=== Dataset ===
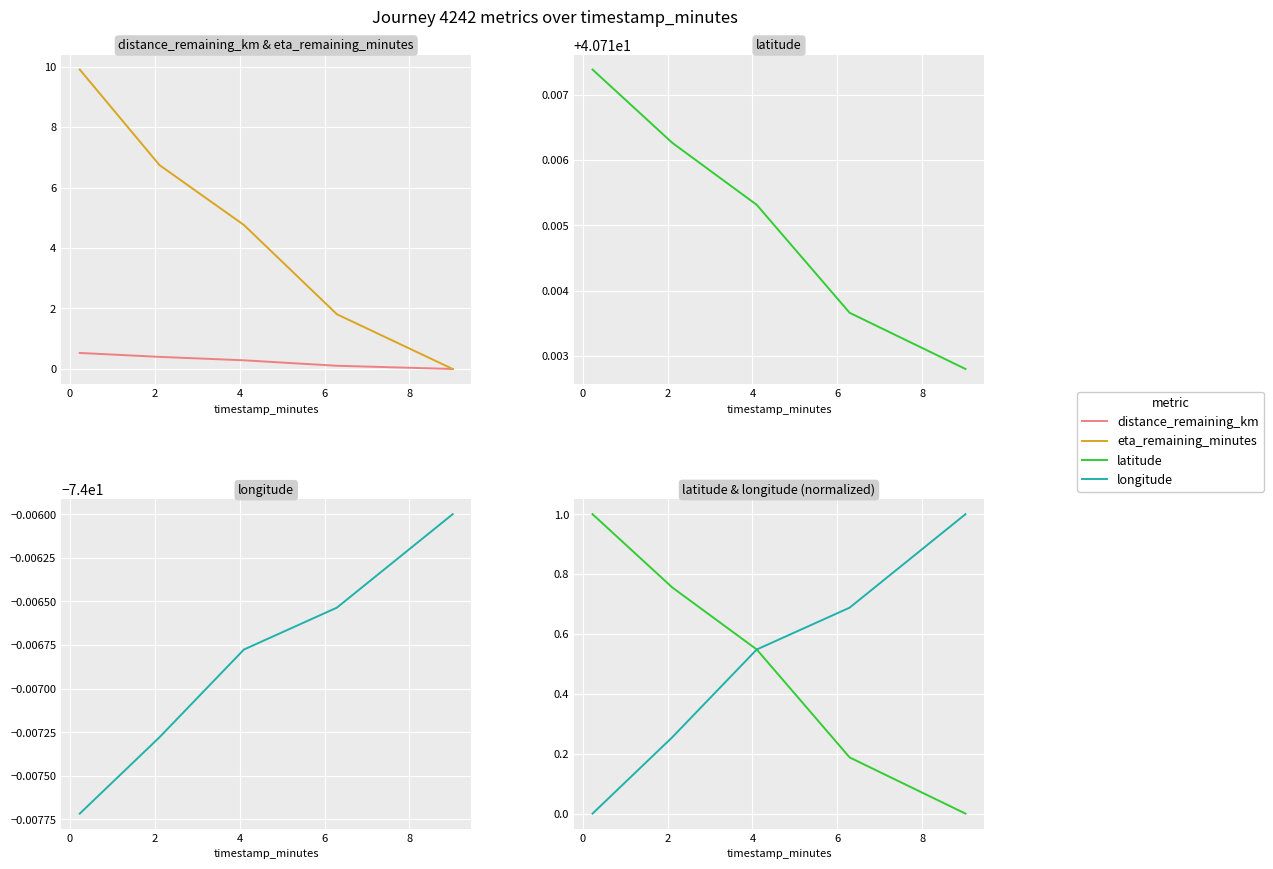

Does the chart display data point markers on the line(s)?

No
===
=== Dataset ===
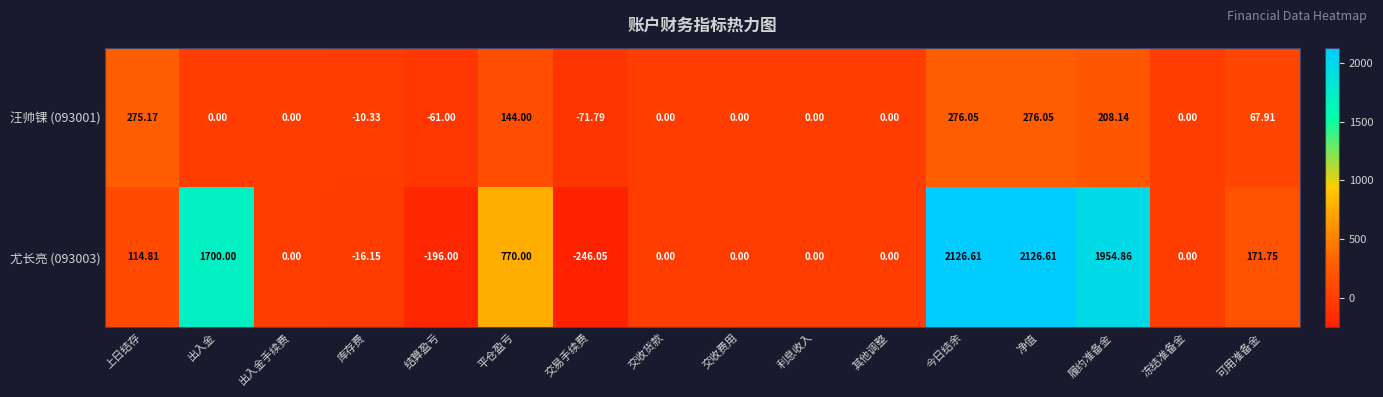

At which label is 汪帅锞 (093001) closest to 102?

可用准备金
===
=== Dataset ===
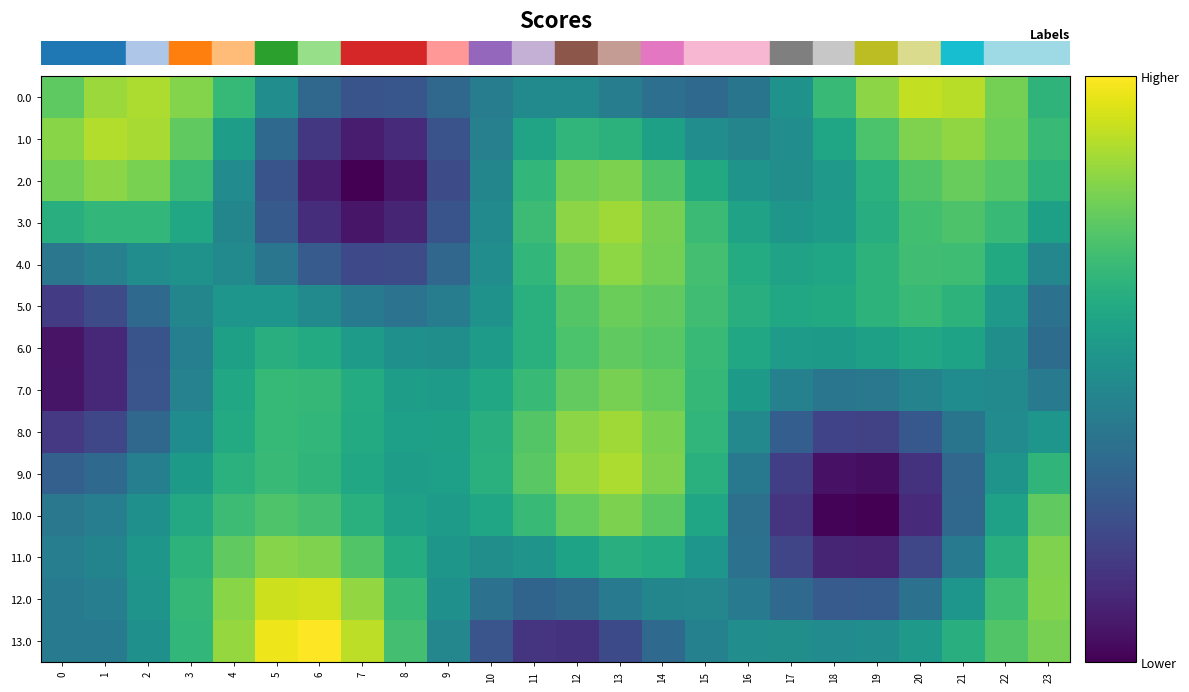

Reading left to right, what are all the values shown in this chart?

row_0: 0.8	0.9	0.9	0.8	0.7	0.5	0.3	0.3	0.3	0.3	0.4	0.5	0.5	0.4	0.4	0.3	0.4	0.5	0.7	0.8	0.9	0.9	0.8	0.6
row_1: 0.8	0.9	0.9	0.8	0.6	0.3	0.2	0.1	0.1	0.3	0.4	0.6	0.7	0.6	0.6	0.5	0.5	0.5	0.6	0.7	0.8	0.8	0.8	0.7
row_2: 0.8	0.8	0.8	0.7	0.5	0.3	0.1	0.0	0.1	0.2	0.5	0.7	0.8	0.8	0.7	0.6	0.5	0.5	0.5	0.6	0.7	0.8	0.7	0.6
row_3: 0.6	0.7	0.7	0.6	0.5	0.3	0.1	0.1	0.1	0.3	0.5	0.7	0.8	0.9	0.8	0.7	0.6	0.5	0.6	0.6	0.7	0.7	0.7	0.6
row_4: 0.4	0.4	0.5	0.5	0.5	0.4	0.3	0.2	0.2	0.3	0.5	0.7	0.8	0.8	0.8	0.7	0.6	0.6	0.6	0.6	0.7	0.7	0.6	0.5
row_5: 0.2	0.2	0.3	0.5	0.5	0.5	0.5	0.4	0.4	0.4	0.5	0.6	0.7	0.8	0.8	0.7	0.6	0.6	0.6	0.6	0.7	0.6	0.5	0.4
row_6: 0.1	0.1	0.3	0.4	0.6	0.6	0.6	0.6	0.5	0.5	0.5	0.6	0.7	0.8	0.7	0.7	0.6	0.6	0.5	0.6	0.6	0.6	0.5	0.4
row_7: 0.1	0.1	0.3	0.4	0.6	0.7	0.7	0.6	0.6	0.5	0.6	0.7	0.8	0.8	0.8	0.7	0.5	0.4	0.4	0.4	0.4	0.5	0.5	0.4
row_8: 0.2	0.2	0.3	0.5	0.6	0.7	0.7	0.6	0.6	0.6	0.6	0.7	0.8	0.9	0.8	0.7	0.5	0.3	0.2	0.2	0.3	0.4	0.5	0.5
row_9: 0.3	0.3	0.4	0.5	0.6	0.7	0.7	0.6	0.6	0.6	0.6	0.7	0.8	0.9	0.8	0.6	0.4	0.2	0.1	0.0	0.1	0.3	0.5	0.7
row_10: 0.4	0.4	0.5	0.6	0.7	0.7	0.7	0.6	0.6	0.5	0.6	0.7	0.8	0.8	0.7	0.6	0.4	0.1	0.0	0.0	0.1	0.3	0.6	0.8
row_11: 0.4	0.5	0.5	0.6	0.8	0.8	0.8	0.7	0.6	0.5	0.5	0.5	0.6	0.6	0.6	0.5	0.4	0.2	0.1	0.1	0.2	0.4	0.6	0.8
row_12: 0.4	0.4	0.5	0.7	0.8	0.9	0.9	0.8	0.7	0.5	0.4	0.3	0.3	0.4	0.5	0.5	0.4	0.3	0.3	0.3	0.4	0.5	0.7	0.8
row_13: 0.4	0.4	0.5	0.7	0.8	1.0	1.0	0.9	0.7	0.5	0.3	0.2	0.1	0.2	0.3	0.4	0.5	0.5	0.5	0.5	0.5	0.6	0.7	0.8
===
[Written task] Please pick out every line in the items above that contains the word "chart" and copy each one in full.

[Response]
Does the chart display data point markers on the line(s)?
Reading left to right, what are all the values shown in this chart?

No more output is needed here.